Shared research efforts

She then contacted her thesis laboratory at the Centre for Interdisciplinary Research in Biology to offer her services as a researcher and was immediately welcomed. ‘I’m not driven by ego, I didn’t want to set up my own team but rather to increase the expertise of this oocyte “super laboratory” with new project ideas.’ In 2017, she became co-leader, together with Marie-Hélène Verlhac, of the Oocyte Mechanics and Morphogenesis team: an atypical status at the time. ‘Co-leaderships were less common than now, but it made sense so that we could pool our skills, resources and numerous collaborations with hospital doctors, physicians and specialists in artificial intelligence.

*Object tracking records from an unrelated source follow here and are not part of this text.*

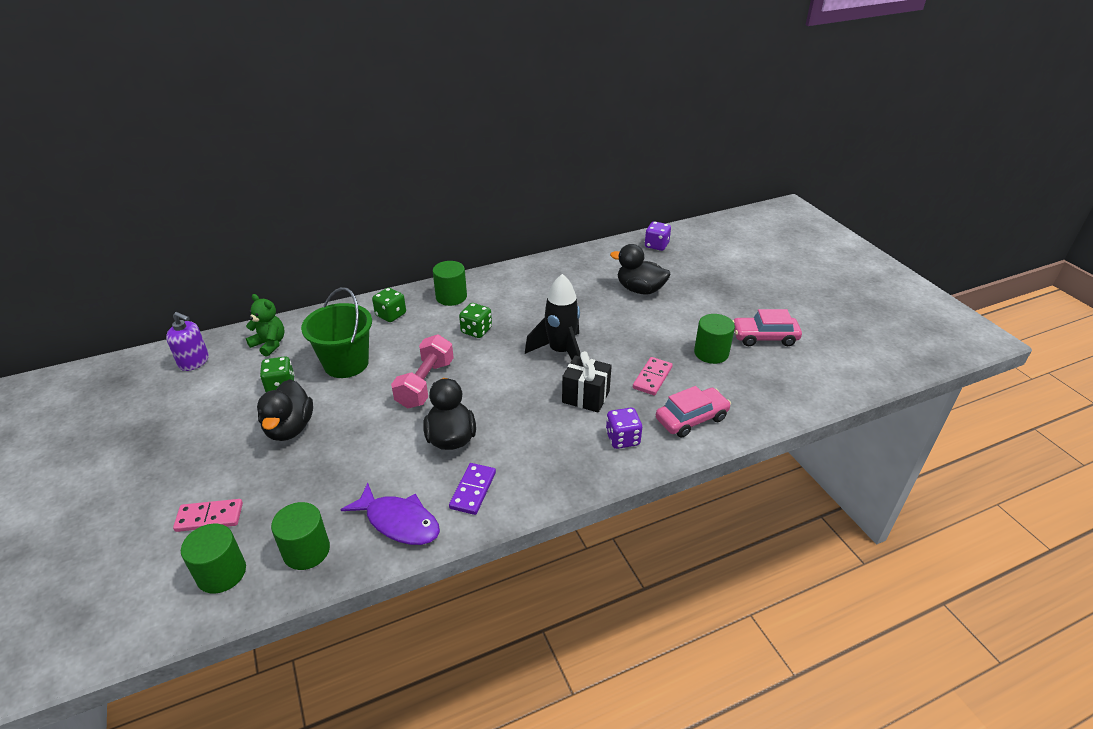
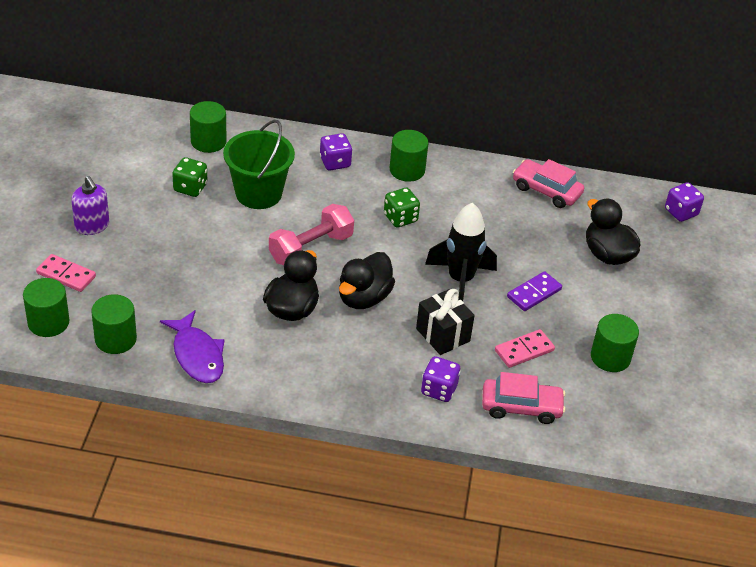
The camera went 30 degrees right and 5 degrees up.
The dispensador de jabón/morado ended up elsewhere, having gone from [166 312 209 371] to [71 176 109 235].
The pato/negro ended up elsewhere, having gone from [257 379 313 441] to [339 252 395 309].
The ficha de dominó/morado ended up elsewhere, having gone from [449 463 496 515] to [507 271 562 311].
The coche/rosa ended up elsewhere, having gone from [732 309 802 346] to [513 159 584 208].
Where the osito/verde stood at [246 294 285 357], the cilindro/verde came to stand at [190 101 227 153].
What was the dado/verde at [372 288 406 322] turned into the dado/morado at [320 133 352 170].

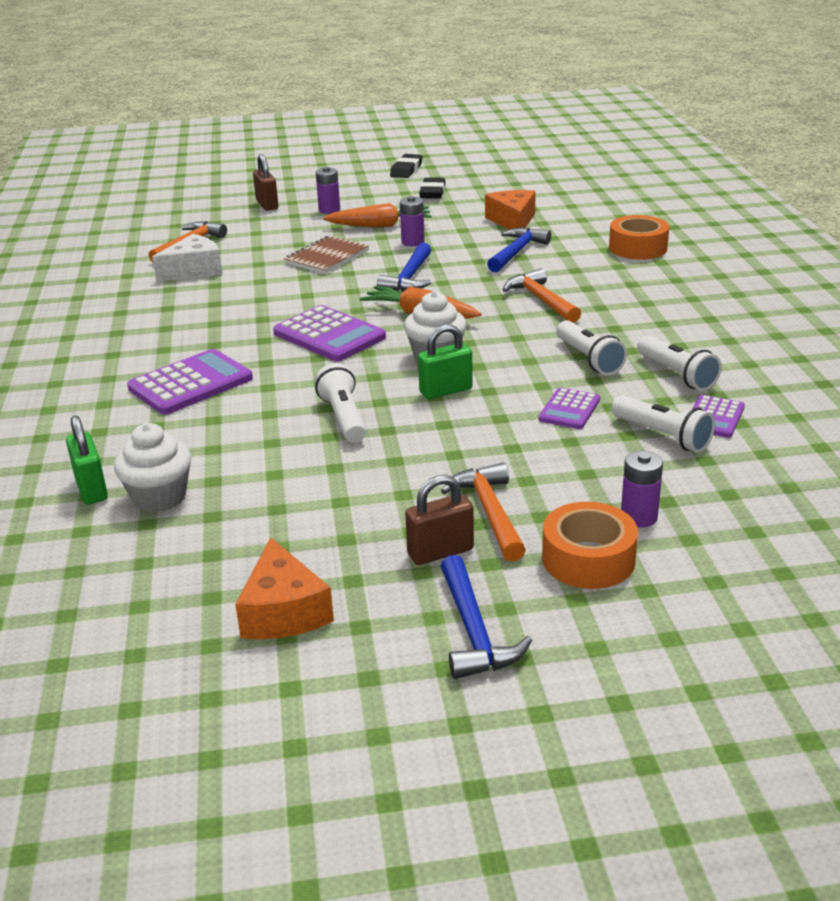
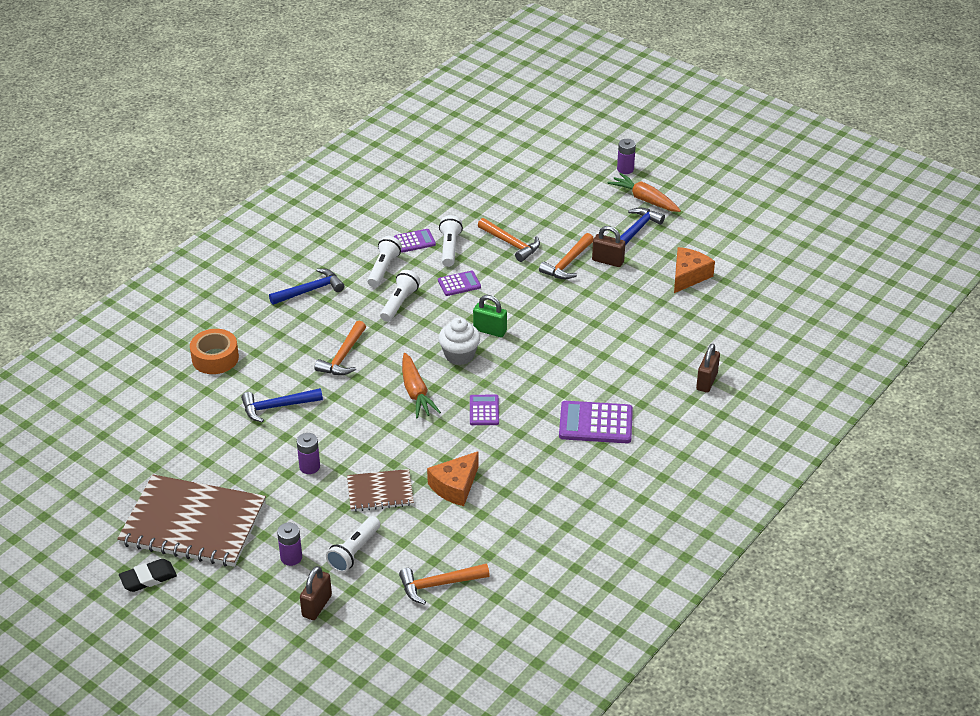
The camera went 135 degrees left and 10 degrees up.
The second view lost the magdalena/blanco at [114 423 191 512].
The second view lost the queso/blanco at [152 234 222 282].
The second view lost the cinta adhesiva/naranja at [542 502 638 589].
The second view gained the martillo/naranja at [478 218 540 262].
The lámpara de mano/blanco ended up elsewhere, having gone from [315 363 366 443] to [326 516 380 572].
The zanahoria/naranja ended up elsewhere, having gone from [323 203 432 227] to [608 173 681 212].
The martillo/azul ended up elsewhere, having gone from [377 243 431 292] to [269 268 344 305].
The queso/naranja ended up elsewhere, having gone from [485 190 536 230] to [427 451 479 506].
The pila/morado ended up elsewhere, having gone from [621 451 663 527] to [617 139 636 174].
Where the goma de borrar/negro stood at [419 178 446 198], the cuaderno/marrón came to stand at [117 475 266 567].
What was the candado/verde at [66 415 108 504] turned into the candado/marrón at [696 344 720 393].
The size of the calculadora/morado at [273 305 386 361] changed by a factor of 0.58.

Since then, Terret can be delighted to have already significantly enriched our knowledge of these female cells. ‘The long-term goal is to provide tools for reproductive medicine in the context of oocytes preservation and assisted reproductive technologies, to improve their outcomes’, she recalls. To understand these advances, we need to go back to the basics of the oocytes themselves, of which girls are born with all they will ever have. However, the development of these cells is suspended for a number of years before resuming on a cyclical basis from adolescence until menopause, with the aim of becoming a fertilisable egg with a single set of chromosomes. This stage completes the meiosis, enabling the egg to have half as much genetic material as the body’s other cells, in anticipation of meeting a sperm cell which also contains its own half. Terret is studying this mechanism, which in some cases is dysfunctional, as well as the formation of the embryo from the oocyte. ‘The sperm only provides DNA while the egg provides everything else: proteins, RNA, mitochondria and other cell compartments, she recalls. We want to understand what a good quality egg is and how it turns into a viable embryo.

A patented discovery

In addition to describing several mechanisms associated with abnormal oocyte development, she has discovered the importance of their mechanical properties. ‘The level of rigidity of the cell, its ability to deform or not, is crucial for oocytes and embryos to have the right number of chromosomes and balanced cell content, she explains. It’s a true high-quality biomarker that could be used in the clinical setting. As such, we’re developing a microfluidic device to measure the mechanical resistance of oocytes, in combination with an artificial intelligence program that evaluates the quality of the intracellular medium. We have filed a patent.

While this breakthrough is important in her career as a researcher, Terret is aware of the ground that needs to be covered in order to unlock the secrets of oocytes. To do this, she is counting on ‘scientific creativity’. ‘That’s what I like about this job: inventing, being daring, being unafraid to test ideas that may seem off-the-wall at first. And that’s what I pass on to the students I hire in the lab (doctoral students, post-docs, technical staff, etc.). I really like supporting them with their research project or training, but also, more broadly, helping them in their choices of direction. Doing so contributes greatly to my professional development.’ A commitment that earned her the 2023 Nature Award for Mentoring in Science for which she was put forward by her students—a sign of mutual recognition.


Marie-Émilie Terret co-leads with Marie-Hélène Verlhac the Oocyte Mechanics and Morphogenesis team at the Centre for Interdisciplinary Research in Biology (unit 1050 Inserm/CNRS/Collège de France) in Paris.